··· LISTED RECORDS

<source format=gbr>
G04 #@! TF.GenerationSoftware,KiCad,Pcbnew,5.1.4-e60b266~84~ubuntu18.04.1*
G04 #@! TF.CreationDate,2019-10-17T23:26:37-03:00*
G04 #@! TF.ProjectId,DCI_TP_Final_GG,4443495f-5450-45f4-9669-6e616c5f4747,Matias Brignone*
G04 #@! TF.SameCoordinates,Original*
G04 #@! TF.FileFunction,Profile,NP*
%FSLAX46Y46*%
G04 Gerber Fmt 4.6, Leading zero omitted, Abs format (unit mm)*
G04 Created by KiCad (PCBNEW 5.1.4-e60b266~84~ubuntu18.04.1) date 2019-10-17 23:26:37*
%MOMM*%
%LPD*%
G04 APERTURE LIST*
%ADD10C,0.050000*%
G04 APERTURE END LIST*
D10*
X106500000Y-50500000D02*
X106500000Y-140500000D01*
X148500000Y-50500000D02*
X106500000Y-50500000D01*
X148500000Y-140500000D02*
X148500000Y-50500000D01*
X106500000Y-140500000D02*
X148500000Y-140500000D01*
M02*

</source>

······
··· LISTED RECORDS

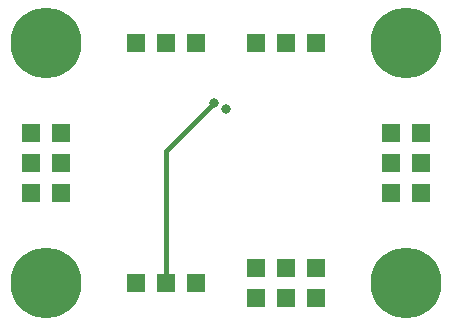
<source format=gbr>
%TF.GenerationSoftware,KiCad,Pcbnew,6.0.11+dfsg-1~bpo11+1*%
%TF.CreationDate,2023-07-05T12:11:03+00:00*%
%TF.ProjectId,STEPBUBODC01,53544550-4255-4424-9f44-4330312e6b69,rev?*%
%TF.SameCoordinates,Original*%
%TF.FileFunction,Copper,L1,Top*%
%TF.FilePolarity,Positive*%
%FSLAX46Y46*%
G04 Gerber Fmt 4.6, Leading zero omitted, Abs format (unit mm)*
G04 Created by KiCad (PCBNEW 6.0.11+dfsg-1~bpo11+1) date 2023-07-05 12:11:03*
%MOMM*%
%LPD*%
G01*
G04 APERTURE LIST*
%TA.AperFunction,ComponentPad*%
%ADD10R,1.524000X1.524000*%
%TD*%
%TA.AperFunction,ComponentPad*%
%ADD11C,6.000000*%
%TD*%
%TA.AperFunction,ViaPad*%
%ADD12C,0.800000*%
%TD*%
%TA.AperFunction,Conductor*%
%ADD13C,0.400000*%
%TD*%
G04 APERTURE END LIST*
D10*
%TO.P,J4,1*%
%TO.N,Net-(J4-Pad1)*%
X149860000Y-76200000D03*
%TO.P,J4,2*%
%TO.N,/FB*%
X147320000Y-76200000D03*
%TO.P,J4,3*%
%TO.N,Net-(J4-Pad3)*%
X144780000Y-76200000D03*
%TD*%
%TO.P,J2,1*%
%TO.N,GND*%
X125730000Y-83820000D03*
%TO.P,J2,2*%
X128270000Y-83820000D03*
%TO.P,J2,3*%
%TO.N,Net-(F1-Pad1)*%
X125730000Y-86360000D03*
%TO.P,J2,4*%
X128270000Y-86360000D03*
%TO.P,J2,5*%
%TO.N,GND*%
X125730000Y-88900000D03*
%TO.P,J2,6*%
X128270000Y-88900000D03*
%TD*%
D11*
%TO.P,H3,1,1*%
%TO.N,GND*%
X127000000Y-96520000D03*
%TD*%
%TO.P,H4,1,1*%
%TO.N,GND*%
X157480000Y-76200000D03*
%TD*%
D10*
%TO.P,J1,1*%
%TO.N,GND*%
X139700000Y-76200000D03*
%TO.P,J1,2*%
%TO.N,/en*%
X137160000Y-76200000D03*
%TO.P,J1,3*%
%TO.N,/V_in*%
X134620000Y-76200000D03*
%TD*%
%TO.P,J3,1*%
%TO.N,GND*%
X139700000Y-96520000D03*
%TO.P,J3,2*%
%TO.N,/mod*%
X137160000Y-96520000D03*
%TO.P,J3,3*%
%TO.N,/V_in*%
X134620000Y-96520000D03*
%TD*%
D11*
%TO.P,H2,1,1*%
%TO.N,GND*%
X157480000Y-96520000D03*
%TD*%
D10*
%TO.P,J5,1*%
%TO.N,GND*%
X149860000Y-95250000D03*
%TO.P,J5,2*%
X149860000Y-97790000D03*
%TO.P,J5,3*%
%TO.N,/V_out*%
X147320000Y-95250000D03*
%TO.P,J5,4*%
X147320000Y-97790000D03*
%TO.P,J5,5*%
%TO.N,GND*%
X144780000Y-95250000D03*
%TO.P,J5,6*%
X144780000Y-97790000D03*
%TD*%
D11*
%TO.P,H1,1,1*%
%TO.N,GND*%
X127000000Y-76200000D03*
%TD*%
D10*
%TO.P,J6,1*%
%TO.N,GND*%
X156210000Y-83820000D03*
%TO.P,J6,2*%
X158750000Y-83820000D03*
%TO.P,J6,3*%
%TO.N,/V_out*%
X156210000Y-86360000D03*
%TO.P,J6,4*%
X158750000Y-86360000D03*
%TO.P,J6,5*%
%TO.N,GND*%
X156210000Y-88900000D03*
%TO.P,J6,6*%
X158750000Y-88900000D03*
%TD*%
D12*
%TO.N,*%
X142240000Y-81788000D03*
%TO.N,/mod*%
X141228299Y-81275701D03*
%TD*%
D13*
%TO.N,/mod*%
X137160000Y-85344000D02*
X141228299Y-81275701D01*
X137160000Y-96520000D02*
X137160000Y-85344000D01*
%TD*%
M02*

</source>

······

PROBLEM DETAILS: Scan the lines above for "CreationDate", then copy every one that has it.

OUTPUT FOR THIS TASK:
G04 #@! TF.CreationDate,2019-10-17T23:26:37-03:00*
%TF.CreationDate,2023-07-05T12:11:03+00:00*%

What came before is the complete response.